In our case it starts from the top. The people from the northern European country where the company is headquartered will constantly correct and ridicule the pronunciation of their names (and company “artifacts” that are named in their language) by Americans, central, southern and southeastern Europeans. They also believe that their own English is perfect, though their pronunciation and construction is not correct by any American or UK standard.
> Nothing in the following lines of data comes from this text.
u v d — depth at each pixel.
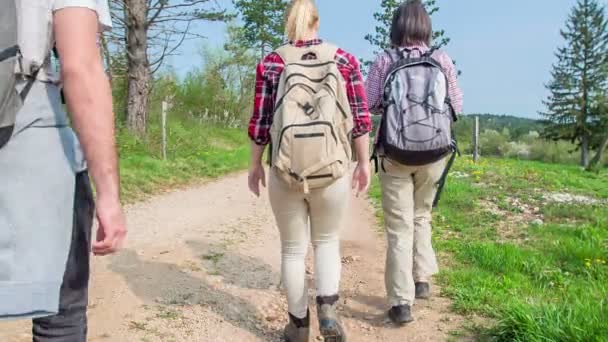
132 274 4.38
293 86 2.81
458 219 7.10
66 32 1.36
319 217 3.03
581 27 65.81
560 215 7.51
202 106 32.91
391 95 3.38
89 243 1.57
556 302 3.57
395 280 3.46
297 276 3.07
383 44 41.59
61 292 1.50
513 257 4.90
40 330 1.53
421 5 3.62
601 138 62.97
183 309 3.67
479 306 3.67
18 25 1.37
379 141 3.44
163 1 16.50
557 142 68.00
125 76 17.36
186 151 16.50
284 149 2.72
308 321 3.14
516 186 9.85
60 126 1.45
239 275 4.53
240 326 3.46
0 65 1.33
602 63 65.00
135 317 3.48
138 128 16.58
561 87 66.19
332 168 2.74
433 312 3.67
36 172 1.39
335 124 2.79
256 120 3.04
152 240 5.71
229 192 10.38
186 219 7.17
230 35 42.88
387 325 3.51
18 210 1.36
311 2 3.10
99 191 1.39
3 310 1.33
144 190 9.66
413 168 3.43
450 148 3.36
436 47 3.57
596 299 3.73
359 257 5.21
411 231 3.52
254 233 6.34
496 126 78.06
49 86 1.44
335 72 2.83
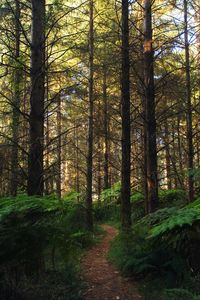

They gender non animate objects routinely, for example,
And then we have the asinine micro-aggressions by all sorts:
The Portuguese guy correcting Brazilians pronunciation of their own names because either in Brazil or Portugal the pronunciations have diverged.
Two Vietnamese Americans going after each other for “mispronouncing” their shared surname because one is from Northern Vietnam and other from Southern Vietnam. The rest of us just pronounce it W-I-N and know it’s “wrong” know that neither one seems to care.
The third generation Chinese-American guy who pronounces Yang (not his name, I’m just using this as an example) to rhyme with gang. But the other Chinese Americans will pronounce it in the “proper” Mandarin way, which pisses him off.
By the way, I have violated one of your rules. I have pointed out what I consider cute coincidences in multiple names. Example a Butcher and Tanner being partners (not real example, but similar) or the three managing partners of a firm being named Lord, Earl and King (real example) or a team where their names meant Green, White and Red in three different languages. In each case it seems either no one had ever noticed, but maybe they were following your rule and refrained from commenting. I might be more careful in the future.
This is pretty much classic nationalistic idiocy, of course.
So, in pretty much all these cases, it seems not that it’s the names that cause trouble but the fact that people are either unreasonable or assholes or both that are causing the trouble.
Maybe this wasn’t a problem in the incidents you mentioned. Context does play a role, especially if all of the people involved (including you) were from the same ethnic group and there is a mutual understanding that this is harmless stuff.
Every time I see this graphic: Reporting Shannon Spake on Fox NFL broadcasts I make stupid jokes to myself about redundancy, or whether she’d marry a guy named Zarathustra.
In the thread on New Zealand eventually outlawing smoking, Moriarty posted an article about it that contained this candidate:
I had a customer the other day with what I thought was an unfortunate name. “Alberta Fish”. If you are into True Crime then you know Albert Fish is one of the most repugnant members of that club. He’s someone that even John Wayne Gacy would have felt a bit nauseated by.
I just saw the name in the company directory, so I have no idea what the guy’s background is, but I hope Ismail Butt didn’t have to go through school in an English-speaking country with that name.